At the same time it seems that the world’s moving rapidly towards the formation of separate blocs. Under these circumstances, what will it take for Hungary to remain a meeting point in the long term?

The most important thing is to see what’s happening around us. And let’s not believe that the formation of blocs is a foregone conclusion. Because while those who argue for some form of global economic isolation, decoupling or “de-risking” are more vocal, the reality is different. So while they’re trying to put pressure on Chinese telecoms companies and question why Hungary’s cooperating with them, Germany’s happily cooperating with such companies. So in fact when it comes to money and economics, reality points towards more cooperation. The statement that the President of China delivered here in front of us all included an invitation to Hungary to participate in the modernisation of the Chinese economy.
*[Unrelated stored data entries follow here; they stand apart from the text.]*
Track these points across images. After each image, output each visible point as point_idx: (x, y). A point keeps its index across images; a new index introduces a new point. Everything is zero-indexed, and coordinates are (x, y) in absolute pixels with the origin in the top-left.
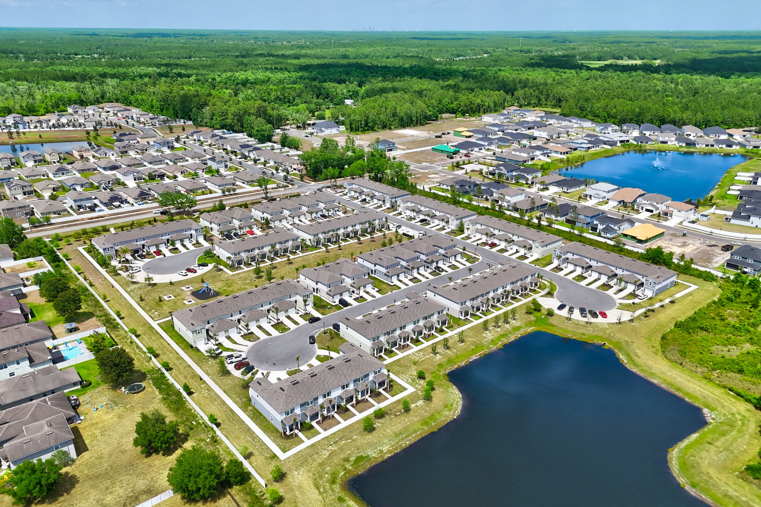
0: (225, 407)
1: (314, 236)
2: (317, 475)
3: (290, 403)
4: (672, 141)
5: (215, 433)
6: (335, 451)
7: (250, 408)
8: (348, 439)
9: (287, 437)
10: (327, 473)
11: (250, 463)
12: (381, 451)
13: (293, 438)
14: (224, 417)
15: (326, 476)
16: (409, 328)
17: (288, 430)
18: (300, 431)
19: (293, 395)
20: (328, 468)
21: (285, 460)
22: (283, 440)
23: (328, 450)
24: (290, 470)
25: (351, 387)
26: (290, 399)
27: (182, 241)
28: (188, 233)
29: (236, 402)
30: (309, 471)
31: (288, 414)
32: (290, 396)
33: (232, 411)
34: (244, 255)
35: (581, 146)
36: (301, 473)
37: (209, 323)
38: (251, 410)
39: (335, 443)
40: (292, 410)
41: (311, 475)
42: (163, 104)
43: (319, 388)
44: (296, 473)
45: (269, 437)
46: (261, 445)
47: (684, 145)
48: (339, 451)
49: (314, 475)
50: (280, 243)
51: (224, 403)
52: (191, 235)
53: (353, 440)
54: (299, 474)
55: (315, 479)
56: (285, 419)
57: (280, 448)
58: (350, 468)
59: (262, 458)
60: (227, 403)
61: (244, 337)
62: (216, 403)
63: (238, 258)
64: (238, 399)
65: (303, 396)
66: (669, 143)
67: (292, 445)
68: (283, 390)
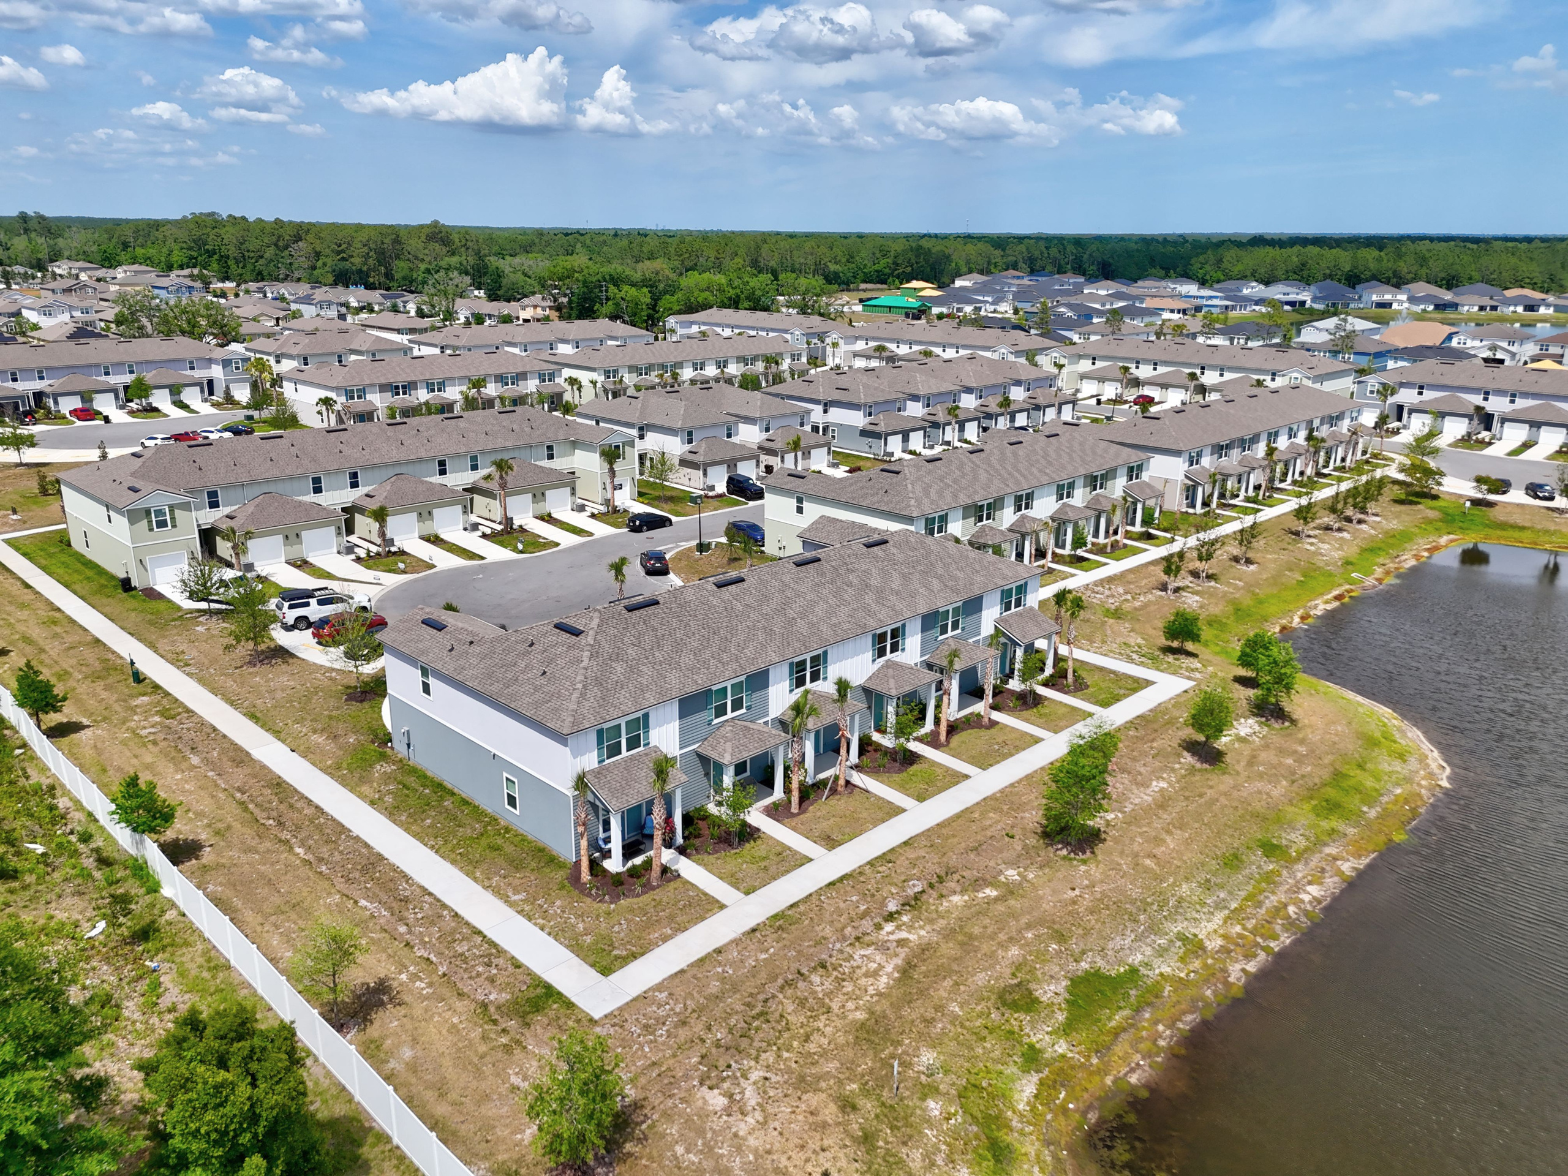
0: (239, 776)
1: (607, 374)
2: (868, 1105)
3: (619, 685)
4: (1401, 302)
5: (154, 889)
6: (925, 950)
7: (381, 768)
8: (979, 883)
9: (617, 885)
10: (929, 1090)
11: (372, 1053)
12: (1194, 947)
13: (648, 887)
14: (231, 814)
15: (934, 1107)
16: (1045, 507)
17: (616, 846)
18: (682, 851)
19: (632, 652)
20: (927, 1057)
21: (617, 1018)
22: (587, 904)
23: (883, 947)
24: (669, 1082)
25: (912, 651)
26: (619, 668)
27: (175, 391)
28: (199, 374)
29: (306, 752)
30: (803, 1083)
31: (615, 750)
32: (617, 657)
33: (279, 785)
34: (377, 400)
35: (1210, 302)
36: (751, 1097)
37: (214, 505)
38: (387, 778)
39: (913, 903)
40: (639, 726)
41: (830, 1112)
42: (195, 254)
43: (769, 632)
44: (716, 1100)
45: (497, 892)
46: (448, 939)
47: (1431, 308)
48: (949, 949)
49: (847, 1105)
50: (500, 379)
51: (240, 757)
52: (210, 383)
53: (1010, 891)
54: (735, 1106)
55: (867, 1139)
56: (598, 773)
57: (576, 948)
58: (1062, 1047)
59: (459, 1013)
60: (256, 754)
61: (368, 561)
62: (195, 760)
63: (357, 405)
64: (319, 739)
65: (687, 659)
66: (1395, 306)
67: (649, 925)
68: (576, 633)
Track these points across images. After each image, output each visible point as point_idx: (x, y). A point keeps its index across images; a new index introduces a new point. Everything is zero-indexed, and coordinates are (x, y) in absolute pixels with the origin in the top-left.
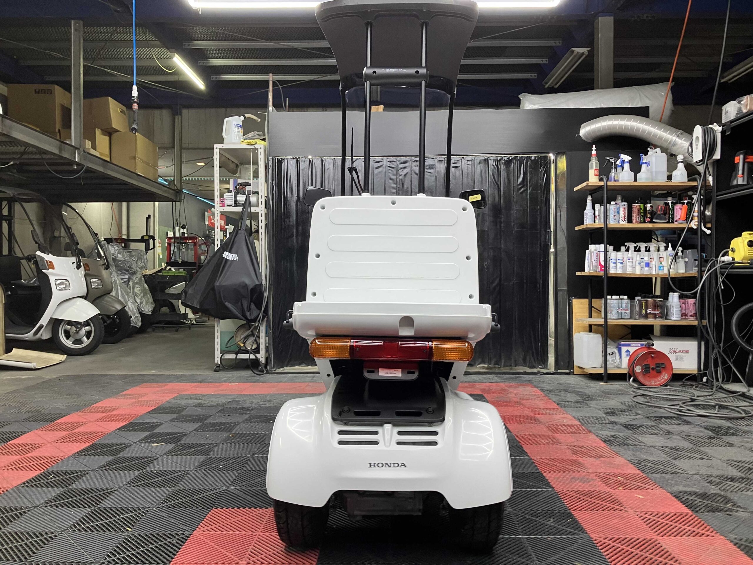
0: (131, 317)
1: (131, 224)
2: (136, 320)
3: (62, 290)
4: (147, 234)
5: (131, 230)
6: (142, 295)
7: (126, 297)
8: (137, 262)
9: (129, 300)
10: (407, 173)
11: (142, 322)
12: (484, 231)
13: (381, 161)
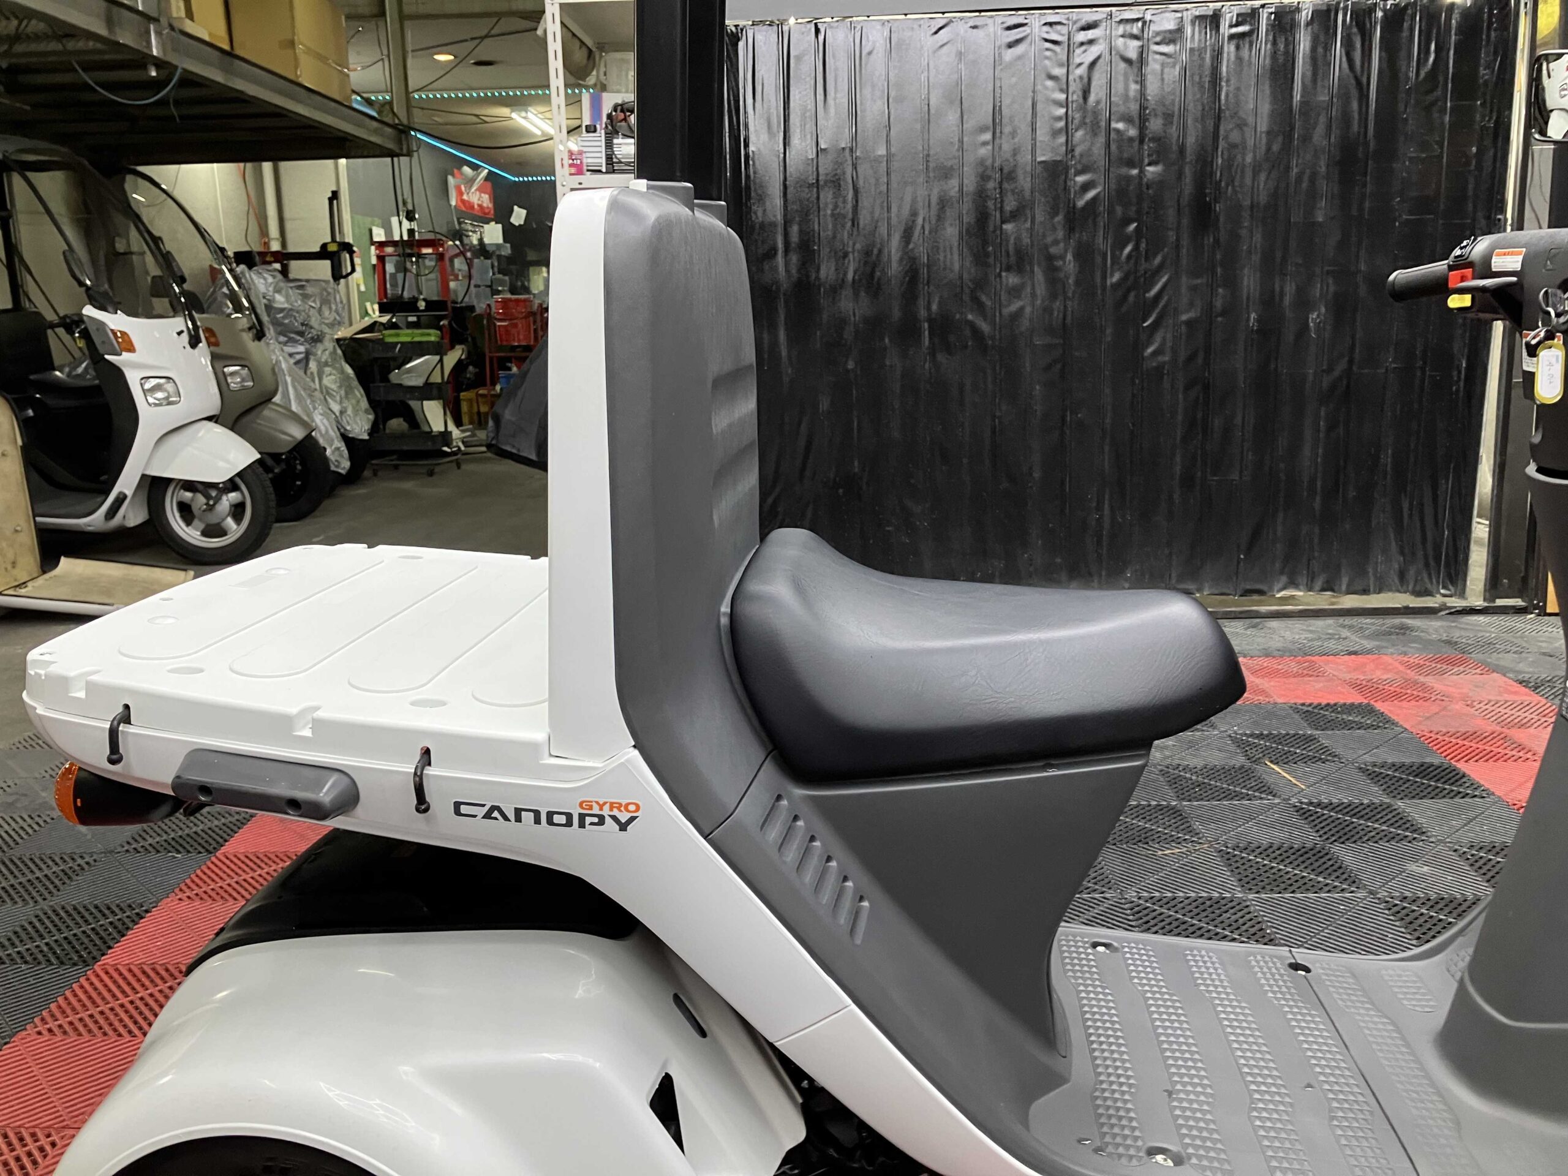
0: (325, 449)
1: (287, 214)
2: (338, 458)
3: (160, 405)
4: (333, 240)
5: (289, 226)
6: (343, 392)
7: (308, 401)
8: (320, 311)
9: (315, 409)
10: (1099, 57)
11: (351, 458)
12: (1314, 224)
13: (1026, 24)
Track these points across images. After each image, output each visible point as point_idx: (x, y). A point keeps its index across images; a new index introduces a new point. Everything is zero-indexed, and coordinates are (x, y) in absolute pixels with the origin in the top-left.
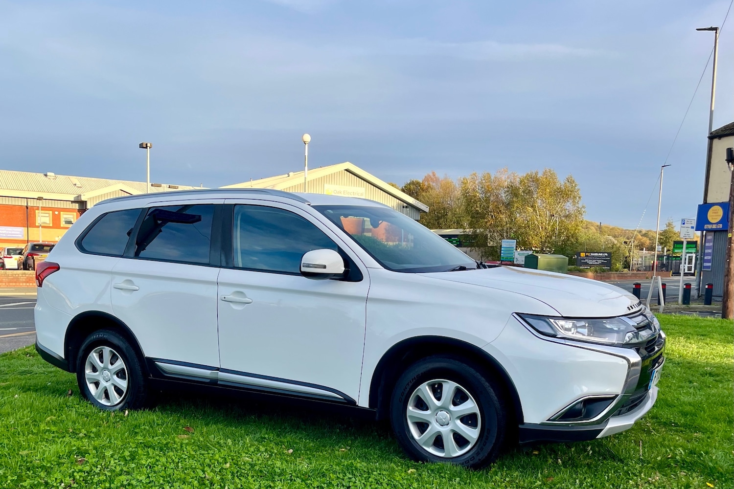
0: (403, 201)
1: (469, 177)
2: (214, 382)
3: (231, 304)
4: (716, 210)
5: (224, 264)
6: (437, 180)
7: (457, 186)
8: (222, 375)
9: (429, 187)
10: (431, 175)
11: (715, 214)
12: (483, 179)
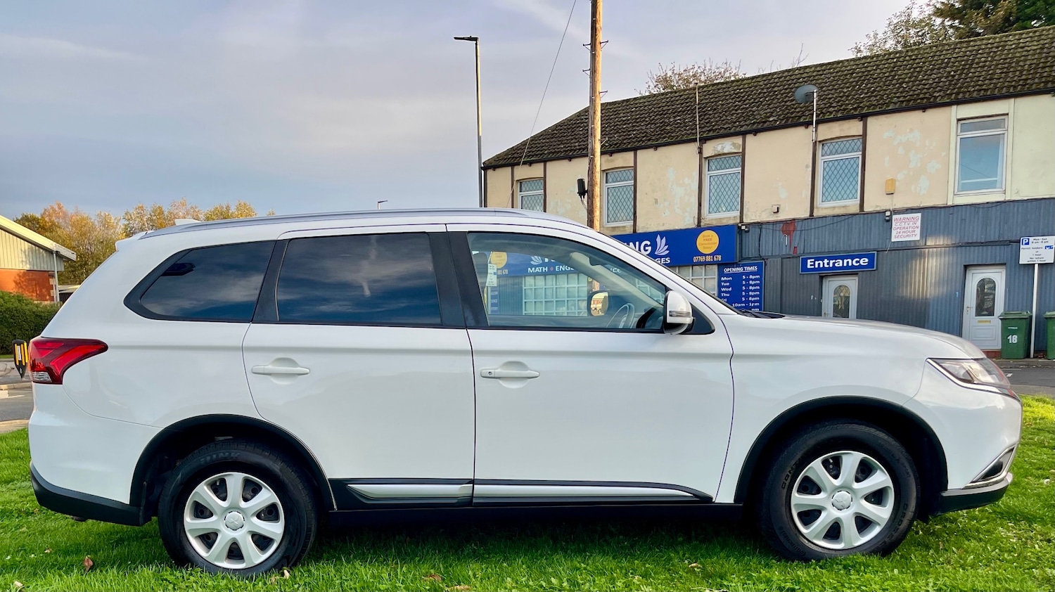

This is a huge opportunity for Hungarian manufacturers and for Hungarian-owned companies in Hungary, who can and will acquire markets and economic opportunities in China – and are already acquiring them. Every country in the world is doing this. In fact we’re competing for contacts. So I think that the fact that the Hungarian government favours connectivity, cooperation, free trade and investment means that we’re not part of the minority in the world, but in the majority. Let’s not be suckers! While others talk about the need to be cautious, in reality they’re pushing forward economically in the most aggressive way. So let’s not allow ourselves to be taken in by what they say. We have to watch what they’re doing. Don’t just listen to their voices: look at what they’re doing with their hands.

I’ve been asking Prime Minister Viktor Orbán questions related to the assassination attempt on Robert Fico, the war between Russia and Ukraine, and last week’s visit by the President of China.